Why Stocks, Not Bonds, Assure Less Risk in Retirement

Conventional wisdom about how to invest for retirement can be misleading.

ByABC News
May 20, 2014, 2:58 PM
If you want a more secure retirement, it's time to ditch old fashioned ideas about stocks versus bonds.
If you want a more secure retirement, it's time to ditch old fashioned ideas about stocks versus bonds.
Getty Images

May 20, 2014— -- Sometimes, what everyone thought was right turns out to be flat wrong.

Classic personal finance “wisdom” holds that as you get older, you should have less and less money in stocks and more in bonds to reduce risk of loss from down stock markets as you head into retirement.

But now, two authoritative studies show that this thinking is as wrong as an overcoat in the tropics. It turns out that as you approach retirement, you should have more and more of your total investment portfolio in stocks — as opposed to bonds — because the superior returns they will likely deliver reduce the risk that you will outlive your money during retirement.

A definitive study by Rob Brown, Ph.D., chief investment strategist for United Capital Financial Advisors, demonstrates that if your portfolio is 100 percent in stocks, the chances that you will run out of money during retirement are about half as great as with a portfolio that is 50 percent in stocks and 50 percent in bonds. The study, published in Financial Advisor magazine, found that the faster you withdraw cash from your nest egg to pay expenses during retirement (the withdrawal rate), the more you need to be in stocks.

And a comprehensive study of global stock returns by Morningstar, released this year, found that stocks are actually the safest type of investment. The study looked at 90 years of data from 20 countries.

Unaware of the actual benefits of having more in stocks and less in bonds, individual investors burned by the market meltdown of 2008-09 are now willing to take on what they may mistakenly think is more risk by increasing their retirement investment in stocks to take advantage of the current bull market. Many of these individuals doubtless are deviating from their planned asset allocation by having too large a slice of their total portfolios in stocks. Ironically, they are doing the right thing for the wrong reason.

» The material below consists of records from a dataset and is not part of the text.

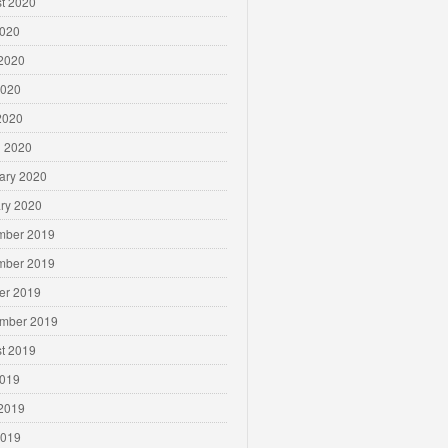
t 2020
2020
2020
2020
 2020
 2020
ary 2020
ry 2020
mber 2019
mber 2019
er 2019
mber 2019
t 2019
2019
2019
2019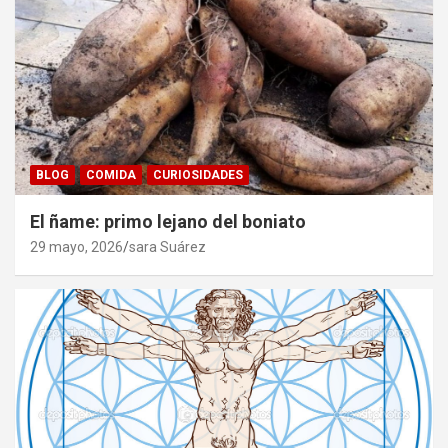
BLOG
COMIDA
CURIOSIDADES
El ñame: primo lejano del boniato
29 mayo, 2026
sara Suárez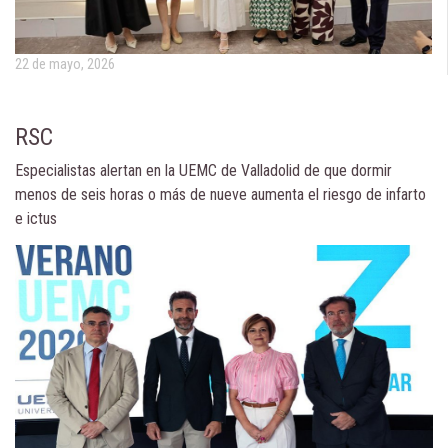
22 de mayo, 2026
RSC
Especialistas alertan en la UEMC de Valladolid de que dormir
menos de seis horas o más de nueve aumenta el riesgo de infarto
e ictus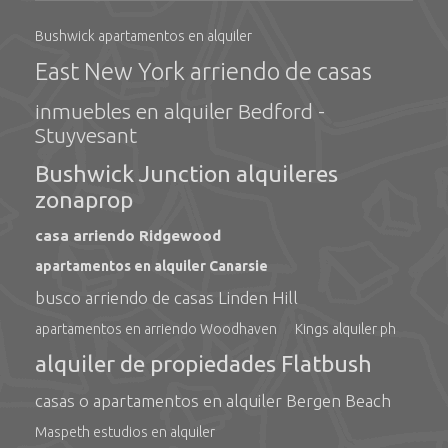
Bushwick apartamentos en alquiler
East New York arriendo de casas
inmuebles en alquiler Bedford -
Stuyvesant
Bushwick Junction alquileres
zonaprop
casa arriendo Ridgewood
apartamentos en alquiler Canarsie
busco arriendo de casas Linden Hill
apartamentos en arriendo Woodhaven
Kings alquiler ph
alquiler de propiedades Flatbush
casas o apartamentos en alquiler Bergen Beach
Maspeth estudios en alquiler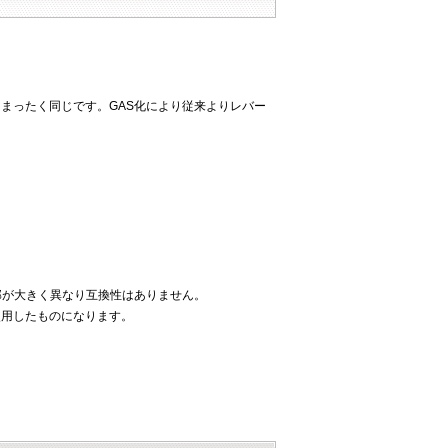
まったく同じです。GAS化により従来よりレバー
内部が大きく異なり互換性はありません。
使用したものになります。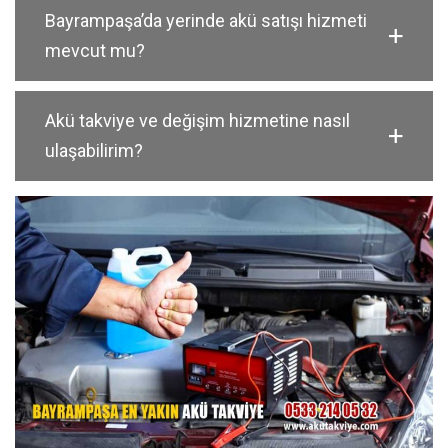
Bayrampaşa’da yerinde akü satışı hizmeti
mevcut mu?
Akü takviye ve değişim hizmetine nasıl
ulaşabilirim?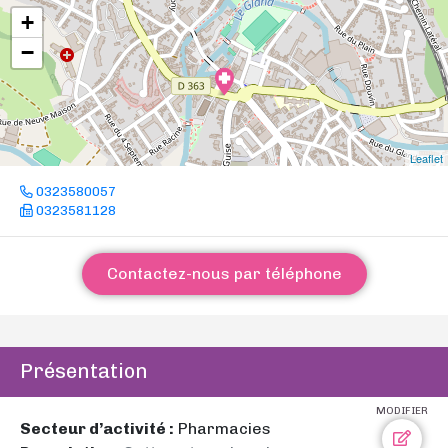
+
−
Leaflet
0323580057
0323581128
Contactez-nous par téléphone
Présentation
MODIFIER
Secteur d’activité :
Pharmacies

The reason many of these investors will benefit in the long and the short term is that they’re deviating from decades-old advice that the studies show to be backwards. For decades, asset allocations recommended by the financial services industry have called for a formulaic proportion of assets in stocks — one that decreases significantly as investors go through middle age. It goes like this: Subtract your age from 100, and that number is the percentage of your total portfolio value that you should have in stocks, with the remainder in bonds. If you’re 30, the percentage in stocks should be 70 percent. If you’re 70, it’s 30 percent.

Now that people are living longer, advocates of this formulaic approach recommend subtracting your age from 110 or 120, but this isn’t much better. It still doesn’t result in an allocation to stocks great enough to assure that your nest egg will last through your retirement. Even back in the day when bond yields were good, using this rigid formula was a bad idea because it overlooked market fluctuations. Now that bonds are paying extremely low rates and inflation has begun to creep upward, it makes even less sense.